_Job item_
Check each line of the entries below for the word "variance", then report how many have it, with no other words.

_Data extracts_

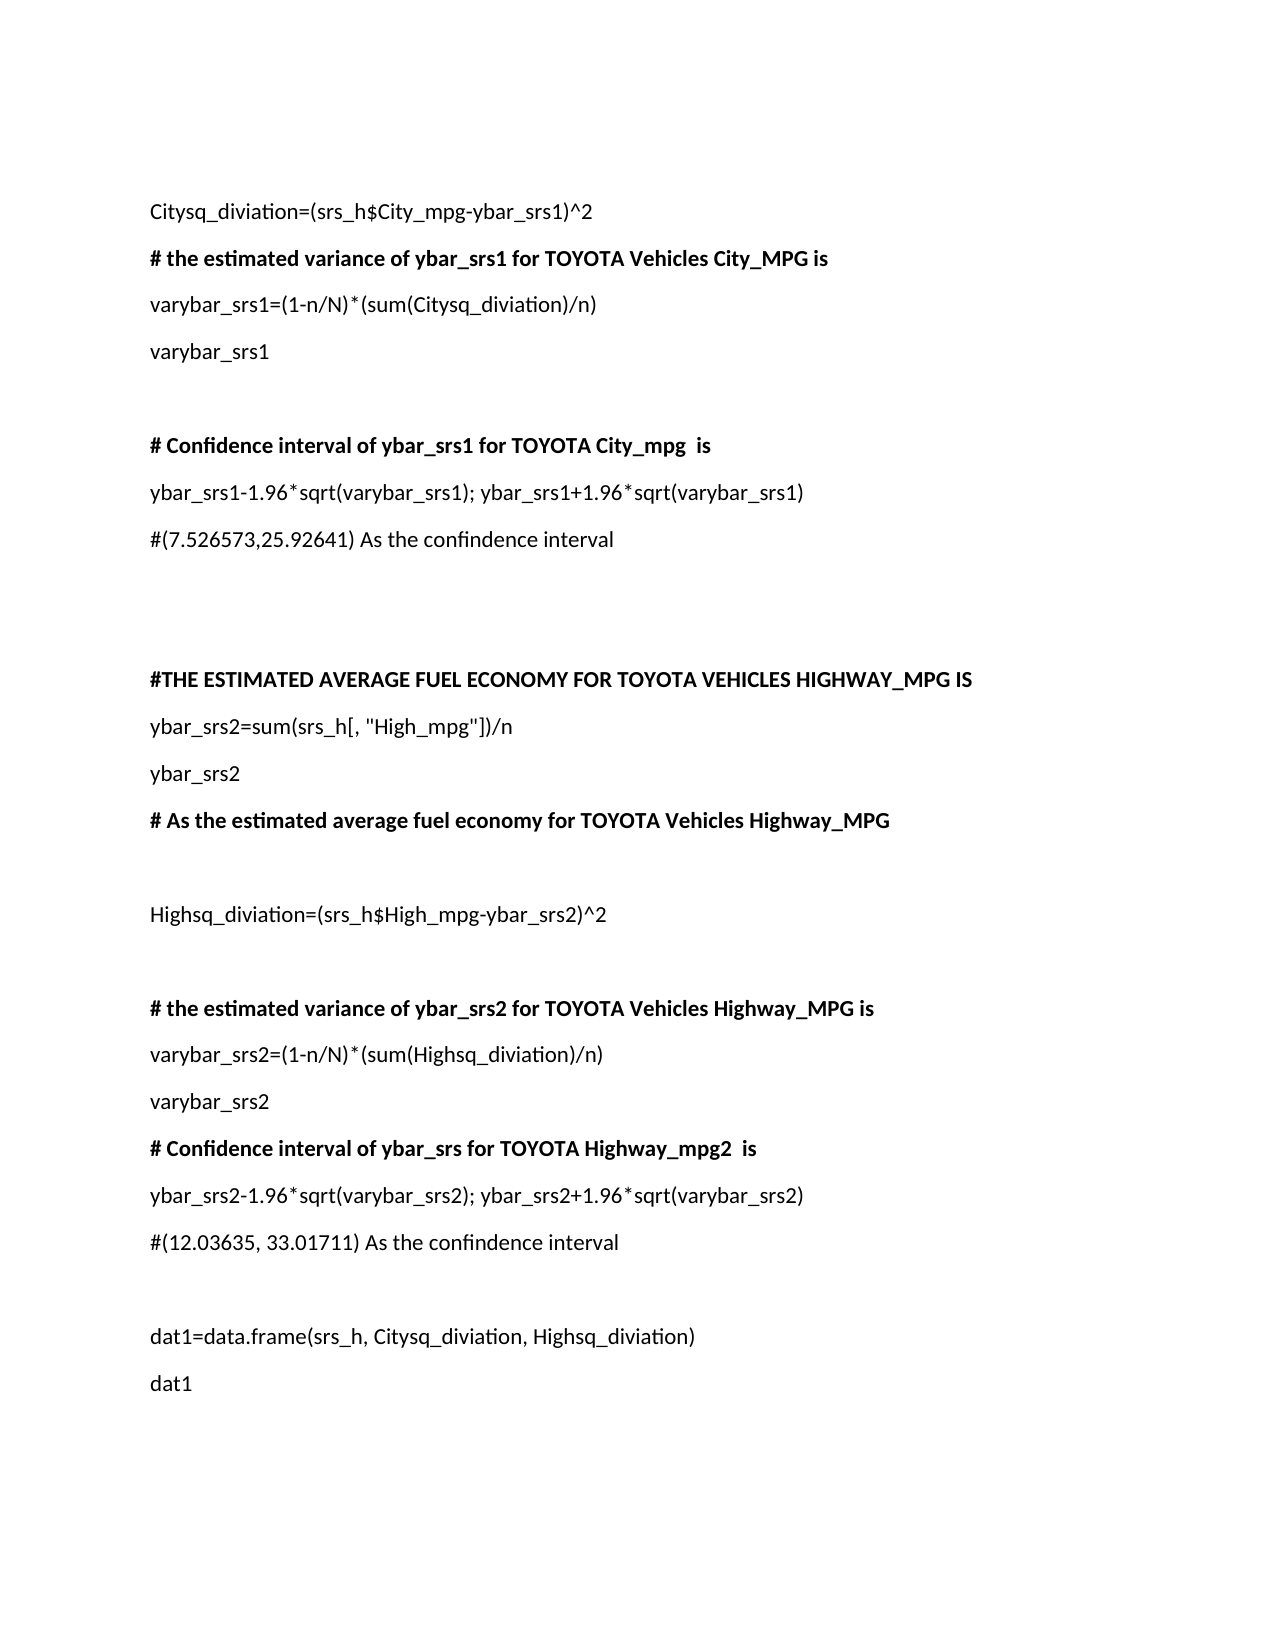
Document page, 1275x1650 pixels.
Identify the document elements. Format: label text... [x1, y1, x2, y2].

text varybar_srs2 [150, 1087, 1181, 1116]
text # the estimated variance of ybar_srs1 for TOYOTA Vehicles City_MPG is [150, 244, 1181, 272]
text # Confidence interval of ybar_srs1 for TOYOTA City_mpg is [150, 431, 1181, 459]
text #(7.526573,25.92641) As the confindence interval [150, 525, 1181, 553]
text # the estimated variance of ybar_srs2 for TOYOTA Vehicles Highway_MPG is [150, 994, 1181, 1022]
text # As the estimated average fuel economy for TOYOTA Vehicles Highway_MPG [150, 806, 1181, 834]
text ybar_srs2-1.96*sqrt(varybar_srs2); ybar_srs2+1.96*sqrt(varybar_srs2) [150, 1181, 1181, 1209]
text ybar_srs2=sum(srs_h[, "High_mpg"])/n [150, 712, 1181, 741]
text varybar_srs1=(1-n/N)*(sum(Citysq_diviation)/n) [150, 291, 1181, 319]
text varybar_srs1 [150, 337, 1181, 366]
text #THE ESTIMATED AVERAGE FUEL ECONOMY FOR TOYOTA VEHICLES HIGHWAY_MPG IS [150, 666, 1181, 694]
text Highsq_diviation=(srs_h$High_mpg-ybar_srs2)^2 [150, 900, 1181, 928]
text dat1=data.frame(srs_h, Citysq_diviation, Highsq_diviation) [150, 1322, 1181, 1350]
text ybar_srs2 [150, 759, 1181, 787]
text #(12.03635, 33.01711) As the confindence interval [150, 1228, 1181, 1256]
text ybar_srs1-1.96*sqrt(varybar_srs1); ybar_srs1+1.96*sqrt(varybar_srs1) [150, 478, 1181, 506]
text # Confidence interval of ybar_srs for TOYOTA Highway_mpg2 is [150, 1134, 1181, 1162]
text Citysq_diviation=(srs_h$City_mpg-ybar_srs1)^2 [150, 197, 1181, 225]
text dat1 [150, 1369, 1181, 1397]
text varybar_srs2=(1-n/N)*(sum(Highsq_diviation)/n) [150, 1041, 1181, 1069]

_Response area_
2